Accounting, Audit & Finance
Analysis reveals improvements in invoice payment times
about 4 years ago by Andrew McPherson / Back to all blogs
According to Dun & Bradstreet, invoice payment times are at an eight-year low. However, there is still room for improvement.
Payment times have reached a milestone in Australia.
Enterprise decision makers understand the value of a paid invoice. If business leaders want growth and expansion in the near future, they need to keep a close eye on late payments and make sound financial choices.
As such, accounting and finance professionals should be interested in Dun & Bradstreet's latest Trade Payments Analysis. According to the report, invoice payment times are at an eight-year low with Q2 figures placing the average duration at 49.2 days. This is more than a day quicker than in the previous quarter and a significant four days faster than in the same period last year.
While it is unclear why such improvements have occurred, it is clear that business leaders are taking a tougher stance on late debtors and making arrangements to collect its revenue more swiftly.

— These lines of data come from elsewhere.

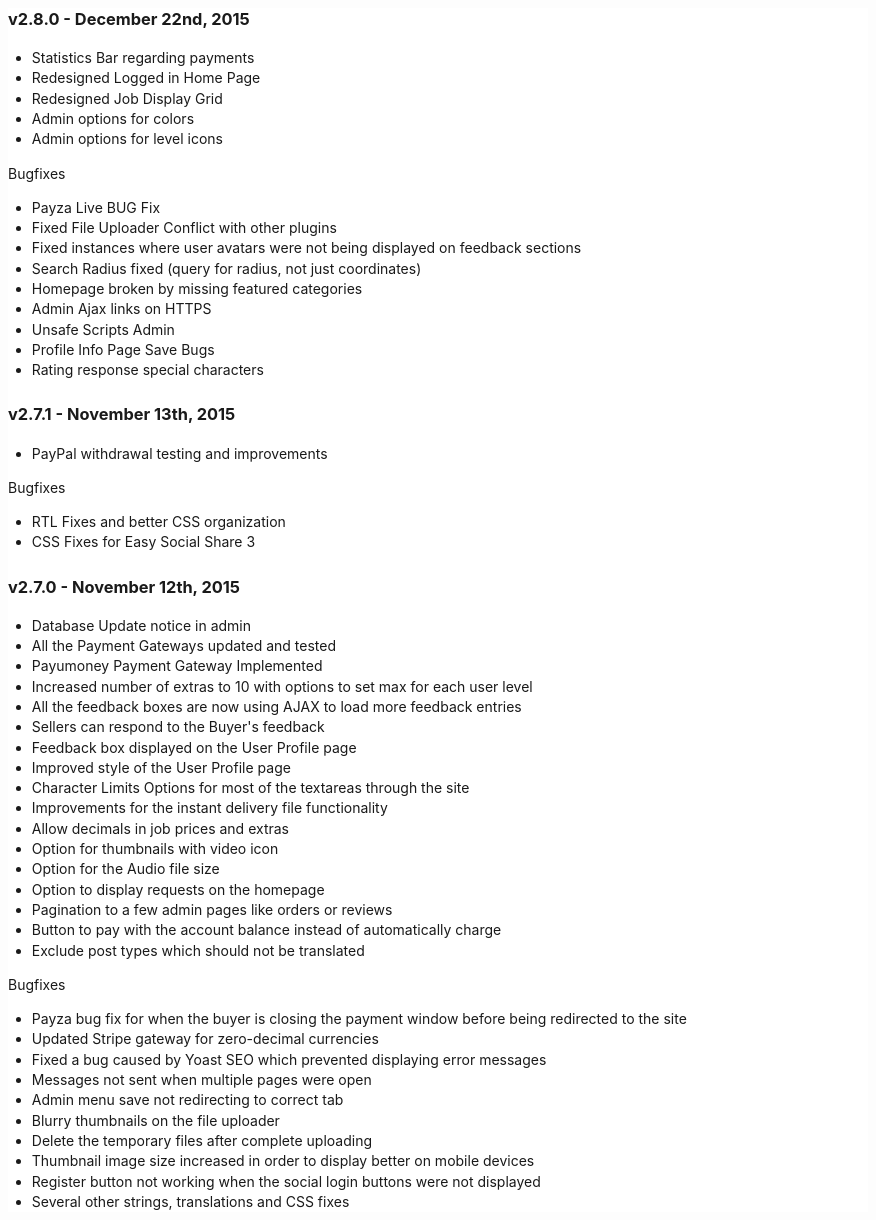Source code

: ### v2.8.0 - December 22nd, 2015

* Statistics Bar regarding payments
* Redesigned Logged in Home Page
* Redesigned Job Display Grid
* Admin options for colors
* Admin options for level icons

Bugfixes
* Payza Live BUG Fix
* Fixed File Uploader Conflict with other plugins
* Fixed instances where user avatars were not being displayed on feedback sections
* Search Radius fixed (query for radius, not just coordinates)
* Homepage broken by missing featured categories
* Admin Ajax links on HTTPS
* Unsafe Scripts Admin
* Profile Info Page Save Bugs
* Rating response special characters

### v2.7.1 - November 13th, 2015

* PayPal withdrawal testing and improvements

Bugfixes
* RTL Fixes and better CSS organization
* CSS Fixes for Easy Social Share 3

### v2.7.0 - November 12th, 2015

* Database Update notice in admin
* All the Payment Gateways updated and tested
* Payumoney Payment Gateway Implemented
* Increased number of extras to 10 with options to set max for each user level
* All the feedback boxes are now using AJAX to load more feedback entries
* Sellers can respond to the Buyer's feedback
* Feedback box displayed on the User Profile page
* Improved style of the User Profile page
* Character Limits Options for most of the textareas through the site
* Improvements for the instant delivery file functionality
* Allow decimals in job prices and extras
* Option for thumbnails with video icon
* Option for the Audio file size
* Option to display requests on the homepage
* Pagination to a few admin pages like orders or reviews
* Button to pay with the account balance instead of automatically charge
* Exclude post types which should not be translated

Bugfixes
* Payza bug fix for when the buyer is closing the payment window before being redirected to the site
* Updated Stripe gateway for zero-decimal currencies
* Fixed a bug caused by Yoast SEO which prevented displaying error messages
* Messages not sent when multiple pages were open
* Admin menu save not redirecting to correct tab
* Blurry thumbnails on the file uploader
* Delete the temporary files after complete uploading
* Thumbnail image size increased in order to display better on mobile devices
* Register button not working when the social login buttons were not displayed
* Several other strings, translations and CSS fixes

However, not all businesses are having such luck.
31 per cent of invoices late
Further insight from Dun & Bradstreet reveals that 31 per cent of invoices in Australia aren't paid on time. Invoices settled within 31 days are considered prompt with many businesses seeing payments arrive more than four times this acceptable rate.

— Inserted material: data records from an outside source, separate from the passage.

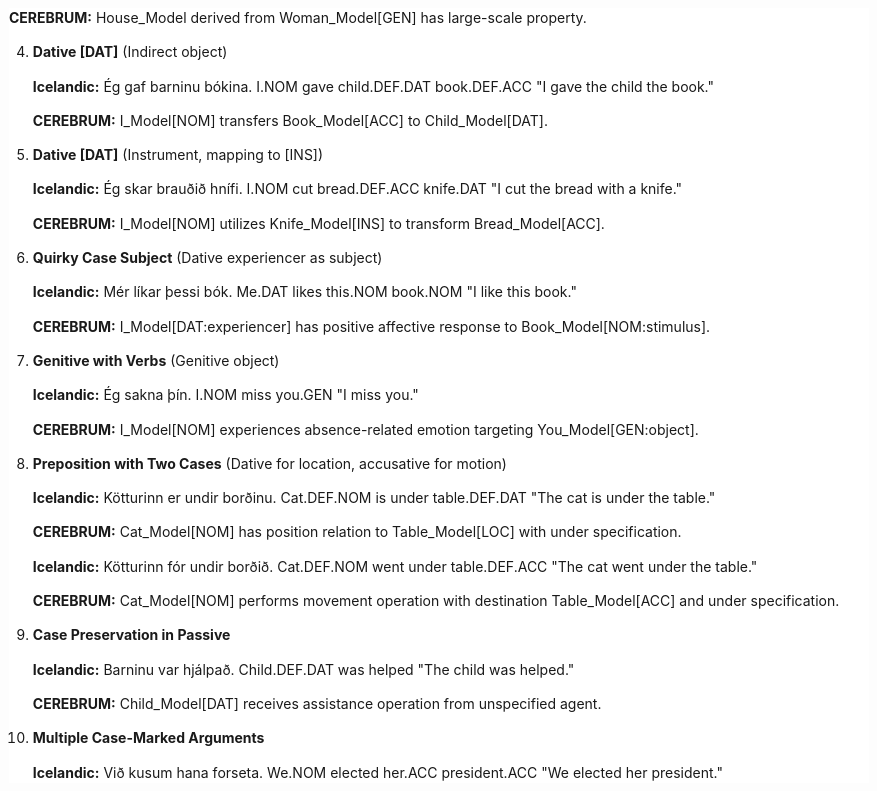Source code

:    **CEREBRUM:** House_Model derived from Woman_Model[GEN] has large-scale property.

4. **Dative [DAT]** (Indirect object)

   **Icelandic:** Ég gaf barninu bókina.
   I.NOM gave child.DEF.DAT book.DEF.ACC
   "I gave the child the book."
   
   **CEREBRUM:** I_Model[NOM] transfers Book_Model[ACC] to Child_Model[DAT].

5. **Dative [DAT]** (Instrument, mapping to [INS])

   **Icelandic:** Ég skar brauðið hnífi.
   I.NOM cut bread.DEF.ACC knife.DAT
   "I cut the bread with a knife."
   
   **CEREBRUM:** I_Model[NOM] utilizes Knife_Model[INS] to transform Bread_Model[ACC].

6. **Quirky Case Subject** (Dative experiencer as subject)

   **Icelandic:** Mér líkar þessi bók.
   Me.DAT likes this.NOM book.NOM
   "I like this book."
   
   **CEREBRUM:** I_Model[DAT:experiencer] has positive affective response to Book_Model[NOM:stimulus].

7. **Genitive with Verbs** (Genitive object)

   **Icelandic:** Ég sakna þín.
   I.NOM miss you.GEN
   "I miss you."
   
   **CEREBRUM:** I_Model[NOM] experiences absence-related emotion targeting You_Model[GEN:object].

8. **Preposition with Two Cases** (Dative for location, accusative for motion)

   **Icelandic:** Kötturinn er undir borðinu.
   Cat.DEF.NOM is under table.DEF.DAT
   "The cat is under the table."
   
   **CEREBRUM:** Cat_Model[NOM] has position relation to Table_Model[LOC] with under specification.

   **Icelandic:** Kötturinn fór undir borðið.
   Cat.DEF.NOM went under table.DEF.ACC
   "The cat went under the table."
   
   **CEREBRUM:** Cat_Model[NOM] performs movement operation with destination Table_Model[ACC] and under specification.

9. **Case Preservation in Passive**

   **Icelandic:** Barninu var hjálpað.
   Child.DEF.DAT was helped
   "The child was helped."
   
   **CEREBRUM:** Child_Model[DAT] receives assistance operation from unspecified agent.

10. **Multiple Case-Marked Arguments**

    **Icelandic:** Við kusum hana forseta.
    We.NOM elected her.ACC president.ACC
    "We elected her president."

A total of 21 per cent of businesses report average payment times between 31 and 60 days, while 5 per cent see invoices cleared between 61 and 90 days. The real concerning statistics come from the 5 per cent of enterprises that report payment times of greater than 91 days. This can have a serious impact on investment and growth. Companies should take steps to rectify this situation.
While Tasmania is the smallest of Australia's states and territories, Dun & Bradstreet reported it has the fastest average payment time in the country (42.1 days). The Apple Isle was over a week quicker than mainland states ACT (51.3 days) and NSW (51.4 days).
Business spending on the rise
The Commonwealth Bank's Business Sales Indicator (BSI) noted that economy-wide spending is up 0.2 per cent. Chief Economist Craig James cited this as a major positive for enterprises moving forward.
"While the initial boost in business spending following the last Federal budget has tapered off, annual growth figures show that economy-wide spending remains above the decade average," he said.
For businesses that are struggling with late payments, the prospect of more invoices to deal with highlights the importance of having quality accounting and finance professionals. By recruiting individuals with the skills and knowledge to optimise your cash flow, it will be easier to track debtors and ensure growth is sustainable over time.